Spreadsheets are the devil, but here is how to avoid getting burned.

Spreadsheets seem like they are adequate tools for serious analysis. And unfortunately, people are graduating from stats and OR programs without mastering any of the other alternatives. But brother, I stand before you today to tell you that spreadsheets are the devil.

When you face a modeling problem, spreadsheets tempt you with the seemingly easy way out. It all starts with how easy it is to import data. Excel’s import wizard is fast and pretty smart about automatically assigning column types. Meanwhile, your hapless colleagues are going to spend a day reading manuals just to load in that same tab-delimited text file.

Now that you’ve got the raw inputs loaded, you figure that within a few days you’ll be done building your trendlines and you’ll kill time choosing fonts for your pie charts. But what happens — invariably — is that you think you are done and then you look at your number on your final worksheet and realize it can’t be right. You must now find the error in any of the possibly hundreds of tiny formulas all chained together. Welcome to cell HE11.

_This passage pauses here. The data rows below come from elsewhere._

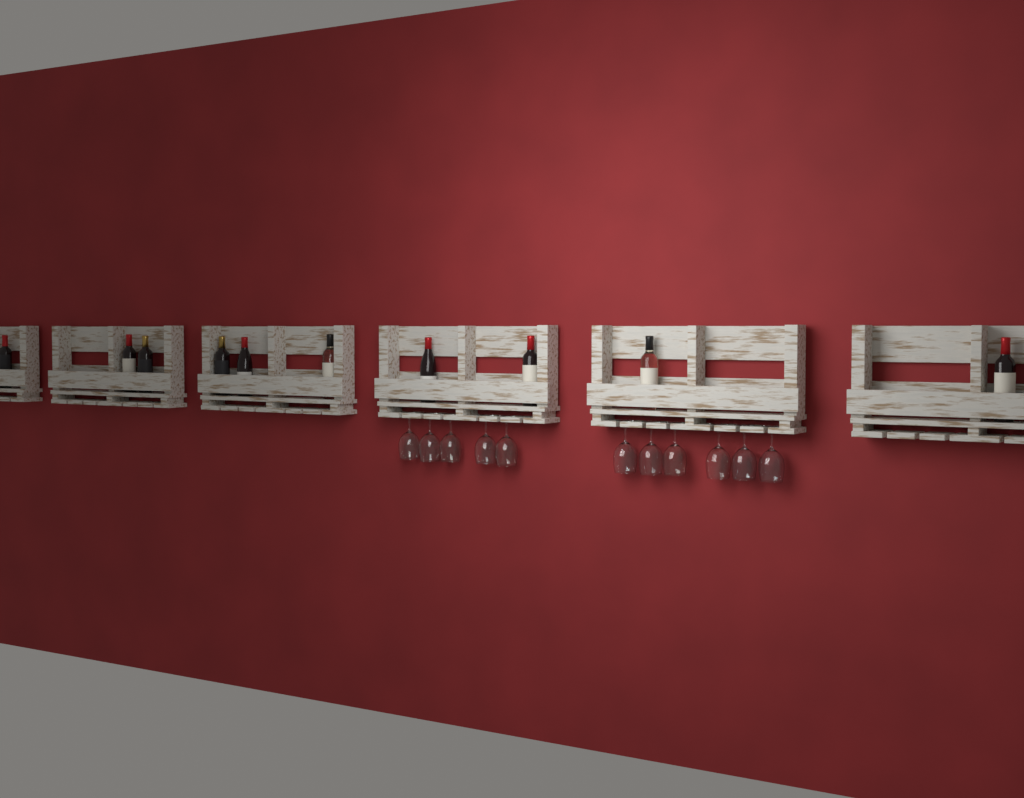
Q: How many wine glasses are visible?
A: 11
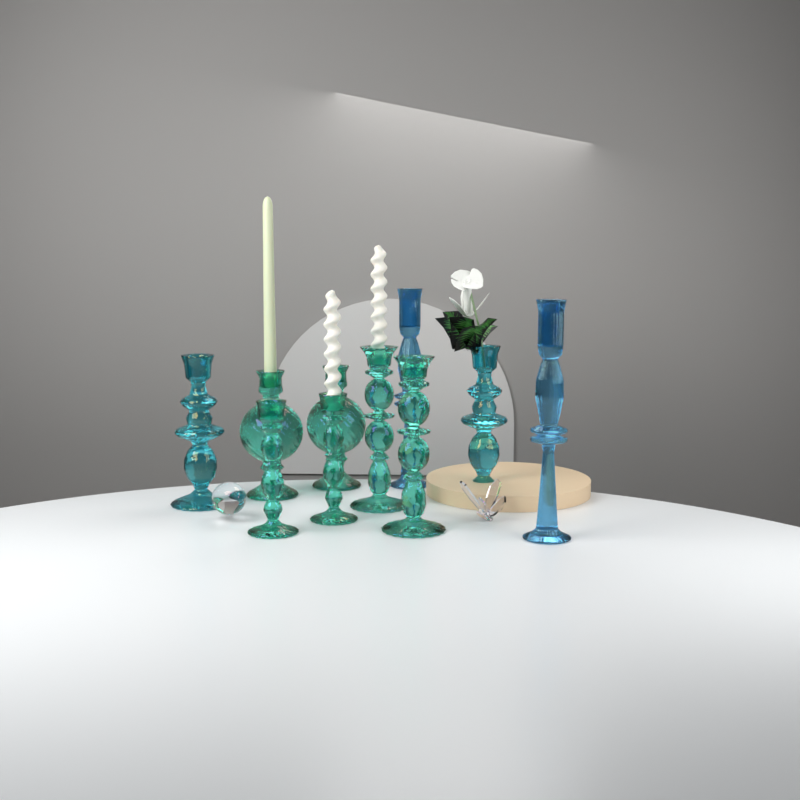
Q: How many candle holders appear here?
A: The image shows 10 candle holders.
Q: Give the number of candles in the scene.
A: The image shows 3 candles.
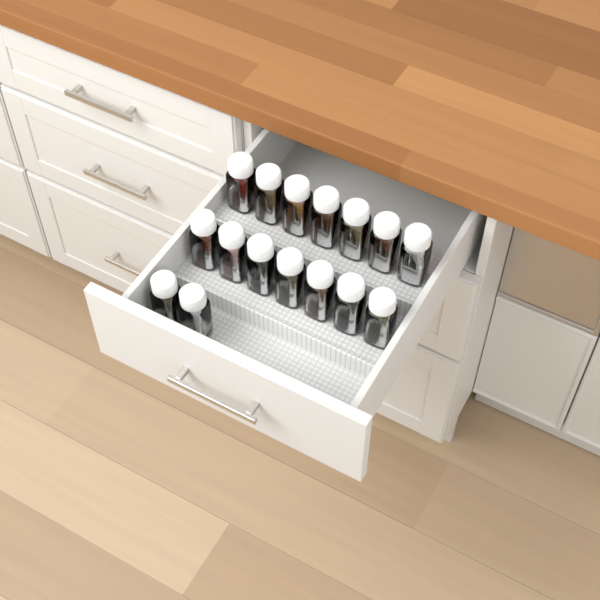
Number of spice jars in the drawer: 16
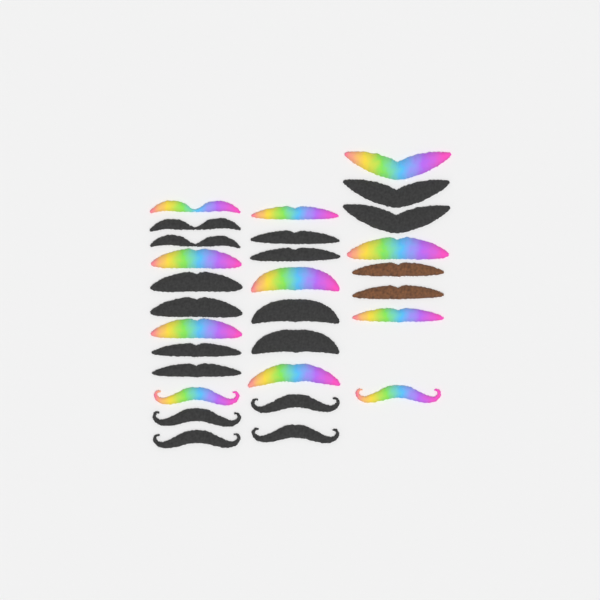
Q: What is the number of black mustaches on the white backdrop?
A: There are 16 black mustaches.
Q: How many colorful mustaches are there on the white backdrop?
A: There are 11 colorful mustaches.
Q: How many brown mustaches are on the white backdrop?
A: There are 2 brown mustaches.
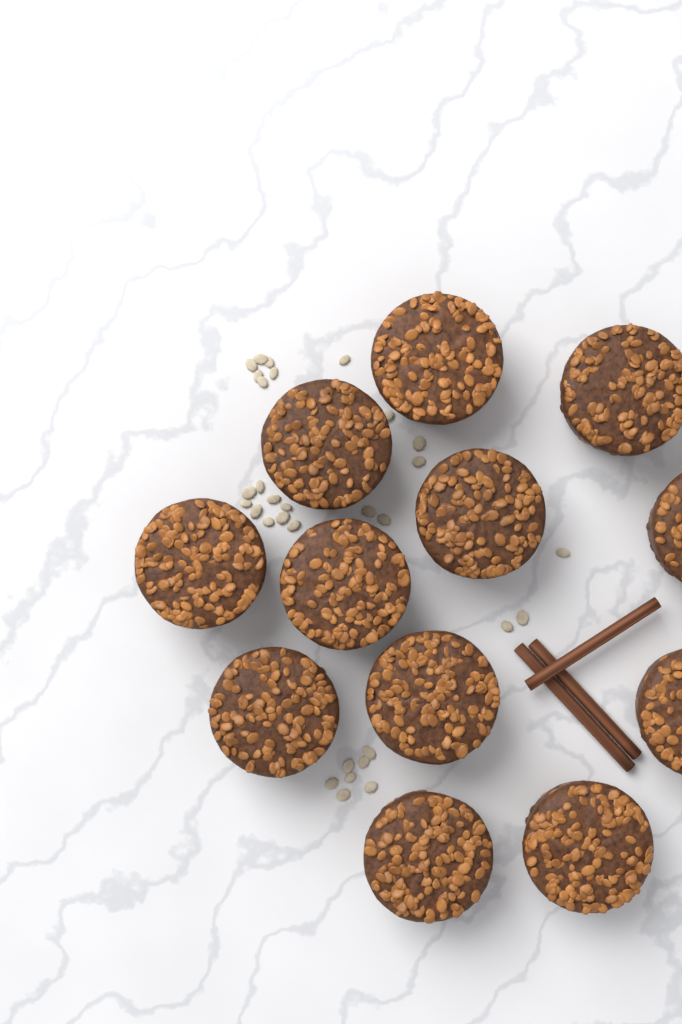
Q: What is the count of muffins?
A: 12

Meanwhile, while you’ve got numbers that are laughably wrong, your SAS friend after a few days at least has his PROC REPORT output to show the boss, even if he did have to print it on the basement mainframe dot-matrix printer.

So, despite all that, sometimes, I find that I just have to use a spreadsheet. In that circumstance, I try to follow a set of rules. Any time I deviate from these rules, I always get burned.

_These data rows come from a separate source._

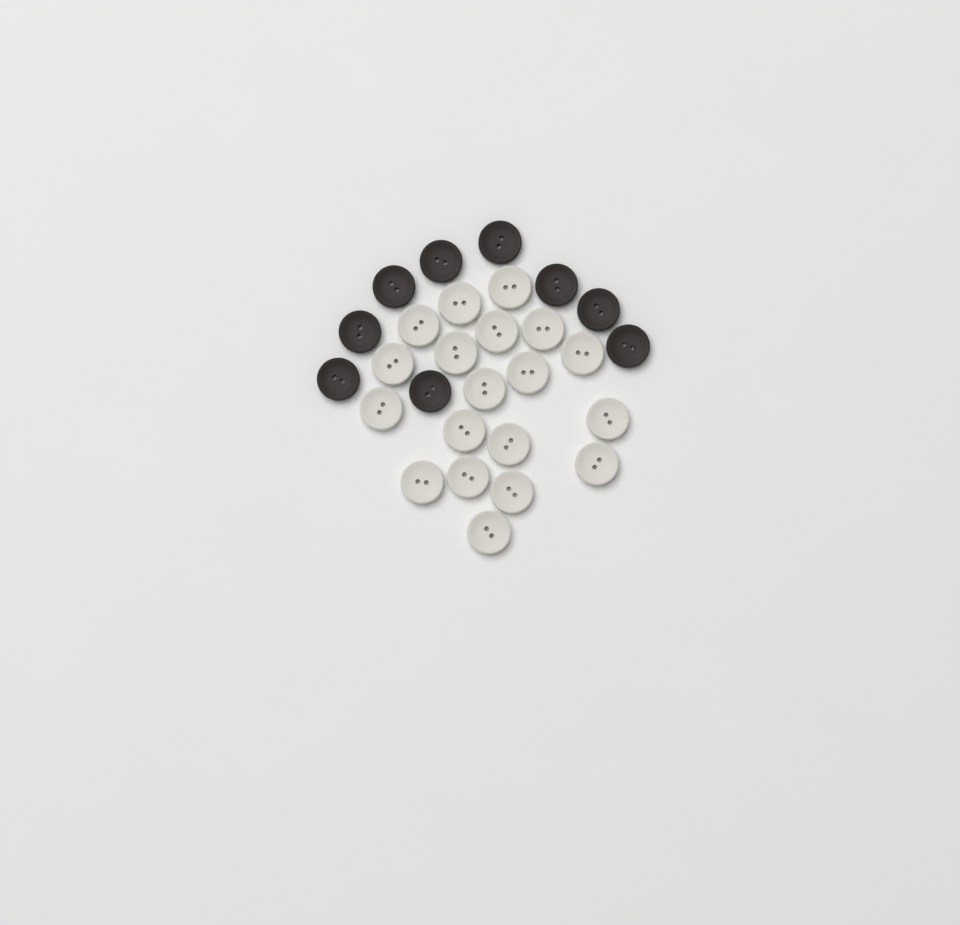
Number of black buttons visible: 9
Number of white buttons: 19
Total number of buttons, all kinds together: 28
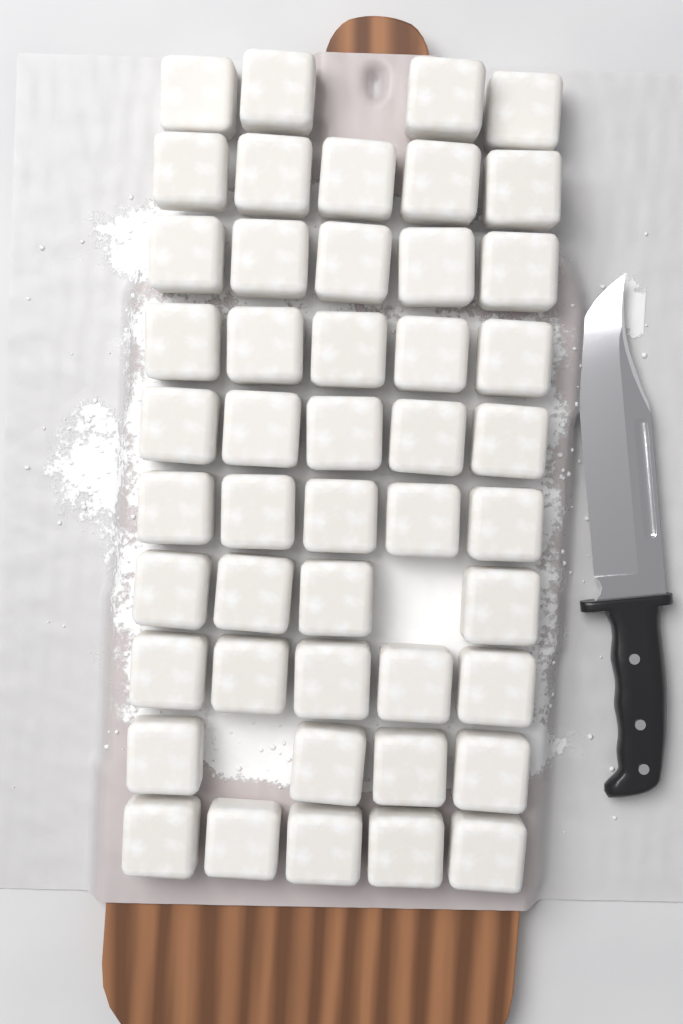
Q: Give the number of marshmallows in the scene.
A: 47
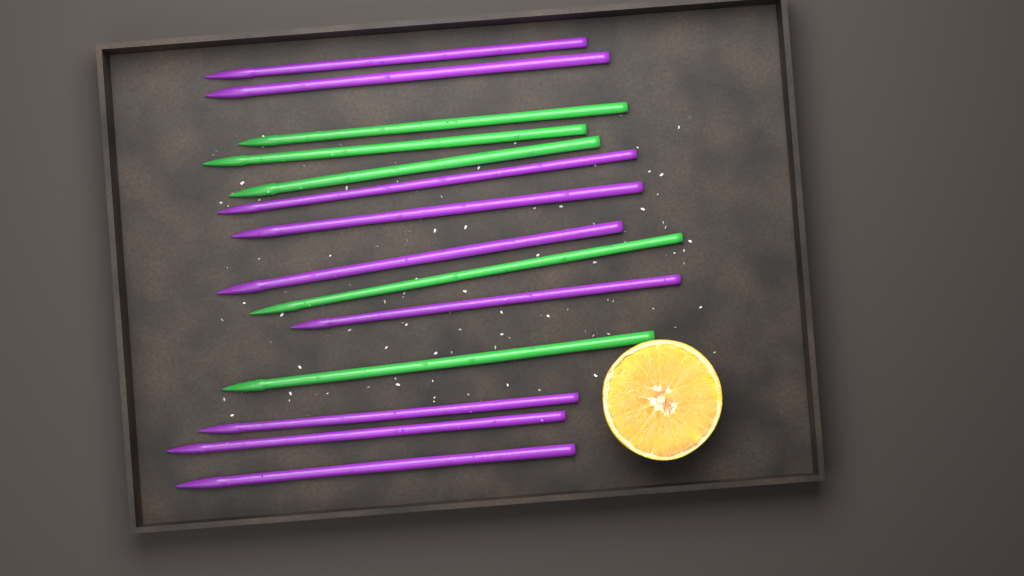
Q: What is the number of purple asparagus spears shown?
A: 9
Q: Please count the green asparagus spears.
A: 5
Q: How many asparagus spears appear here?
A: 14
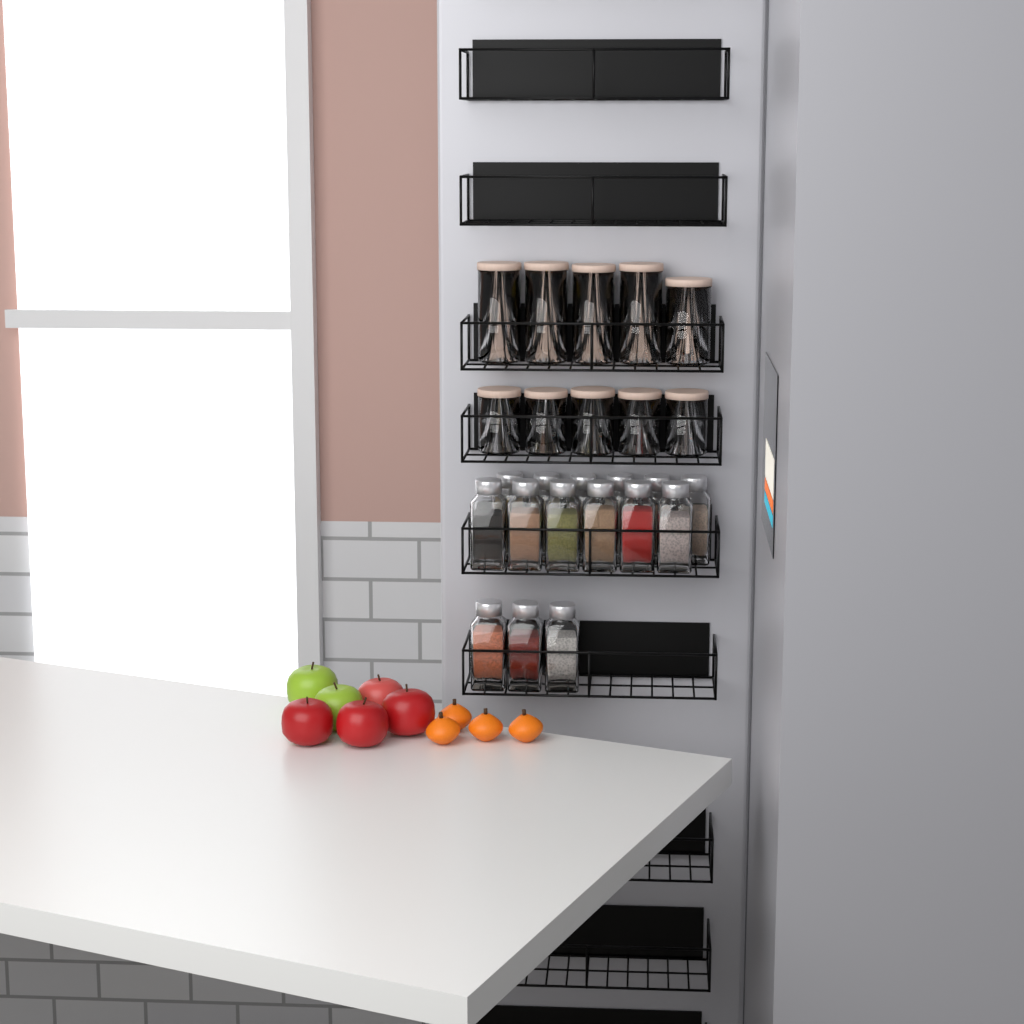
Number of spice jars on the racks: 15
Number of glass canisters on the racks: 10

  1. Put at the top of each sheet a few paragraphs that describe the model. Ideally, this text should be so clear and specific that I can rebuild the spreadsheet just based on this information. (This also helps make sure that you implemented the logic correctly.)
  2. Indicate what are the cells that the user should play with, and what cells should not be tweaked. Point out where the final answer pops out. Establish a color scheme to distinguish between input data and formulas.
  3. Emulate the IRS 1040, where there is a column of text and just a few columns of numbers, and each row is as simple as possible. There’s a main column that gets summed at the bottom, and a secondary column where complex totals are broke down further.
  4. Decompose those formulas and don’t store literal data inside of formulas! For example, in a mortgage calculator, break out the interest rate, the mortgage size, and the number of years in the mortgage into separate cells, and then show the result in another cell:

    s1

    Don’t be tempted to cram all those numbers inside a single cell like this:

    s2

    Sure, you save a few rows and it compresses the size of your sheet, but in the end, you make your sheet much less flexible, and it will be more difficult to separate data-entry errors from formula errors.

  5. Finally, Put everything in top-to-bottom order in each sheet and have a single flow. Don’t have lots of parallel panels side-by-side. It becomes too confusing.

I am certain that there are even more rules that are better than these. Enlighten me.